- by Suki Mann
|iTraxx X-Over Index
|10 Yr Bund
|iBoxx Corp IG
|iBoxx Corp HY Index
|10 Yr US T-Bond
Tighten the belt more than a notch… There’s a realisation everywhere now, we think, that we have lost the opportunity afforded to us from low rates, yields and excess liquidity over the past 7 years to restructure ecomomies, alter mindsets, and do something new to change the old order of trying to grow all the time at a high level. We’re still chasing greed, fearful of the pain of going cold turkey. As it is, policy will be to keep pushing on that string to keep the status quo intact. Well, more and more – and we know it’s barely been 3 weeks, the market looks like it will finally to work for the politicians. That means brace yourselves for a further decline in growth, asset prices, returns and so on as not just China readjusts, but we all do. That’s certainly what the tea leaves look to be telling us. And for tea leaves read oil. Glut, over supply, lack of demand, shale or whichever of those leads, it doesn’t matter. We’ve said it before, the will of the market is to take the price to $20 per barrel. That’s another 30% lower from here. Stocks and corporate bond prices will react accordingly across the board whether deserved or not. And we have already, in several comments this year, made the case for IG corporate bonds. Always known for being an optimistic, if not having a bullish stance for the corporate bond market, it is difficult to be upbeat. That doesn’t mean we are looking at catastrophe – we’ve had worse years, and recently – but the path of least resistance is for more weakness. Stocks indices might be down 10%+ YTD – more in some cases, while the IG corporate bond index is just 1% or so lower. But try selling a triple-B corporate bond, and soon that 1% will ratchet higher. So hold, savour the income, be assured the bond will not default and receive par at maturity whenever that might be.
Shellshocked and few spared… The oil price per barrel dropped through $28, giving up any pretence of resisting, and closed down almost 7% (WTI). That left us at the upper end of the $27 per barrel level for Brent, while WTI was in a $26-handle area. European stock markets fell by almost 3%, having tried to claw some back mid-session. Shell reported a woeful 4th quarter and announced thousands of job cuts, IBM overnight warned on 2016 profits, the rouble (and others) hit a record low versus the dollar, and only safe-haven assets rallied hard. Bund yields dropped 7bp at one point (10-year) and the equivalent Treasury bond was comfortably back below 2% (now yielding 1.98%, having been up at 2.28% earlier this year). Both equity and bond prices of energy sector and idiosyncratic event risk-maligned single names have been battered. In corporate bonds and in the energy sector, the likes of Glencore and Australia’s Origin Energy have seen precipitous price falls, as have Casino and Unicredit for the idiosyncratic side of the equation. Monte dei Paschi has dropped more – but they’re a special case, and always have been! The rest? They’ve barely moved – yet. Microsoft, Rabobank, Unilever and Roche for example have been solid, while even Italian utility SNAM has seen its 2023s move only 25bp wider. For now, credit is behaving as we might expect, but outflows might change the picture. Then low-beta corporate bonds will come under pressure, as they will be the “easiest” product to sell. February could yet be a painful month.

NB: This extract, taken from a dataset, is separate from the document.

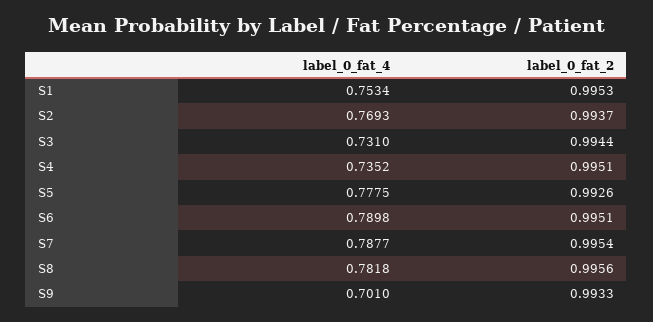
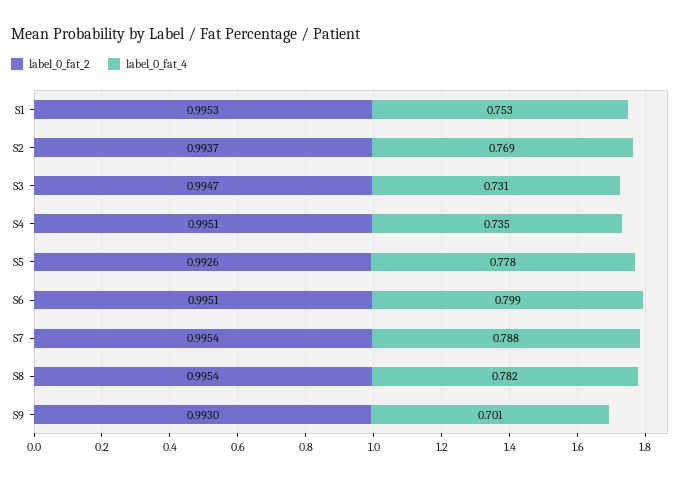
label_0_fat_2, S3: 0.9944 -> 0.9947
label_0_fat_4, S6: 0.7898 -> 0.799
label_0_fat_2, S8: 0.9956 -> 0.9954
label_0_fat_2, S9: 0.9933 -> 0.993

Woeful Wednesday… Over 500 points lower on the Dow and more than 50 points on the S&p, or over 3% in both cases and it looked like Armageddon. We recovered. Oil closed lower at $27.84 per barrel (Brent) and $26.55 (WTI). The DAX lost 2.8% in the session and is now down over 12% YTD. Other European equity bourses gave up between 3.5-4%. The 10-year Bund yield was down at 0.48% and the 2-year saw a record low of -0.42%. Southern European sovereign bond yields joined the basket case that is EM, with Portuguese, Italian and Spanish yields all rising by between 5-15bp as the market started to think, or believe “global financial crisis”. It might feel like it, but we’re not there yet. A shocked investor base is largely sidelined. They are stuck with positions and unable to trade their way out of them. Each selling care – and that’s all we have – is a notch on the post and reason for the Street to be marking the market wider. The Markit iBoxx IG corporate bond index finished the session at B+181bp, while the HY index was 22bp wider at B+624bp. Not good! The yield on the latter shot through 6% to 6.15%. Main and X-Over moved similarly wider, better bid at 99bp and 395bp, respectively. These are easily the widest levels in over a year.
We had better stop at this point, no need to keep digging. Try and have a reflective day.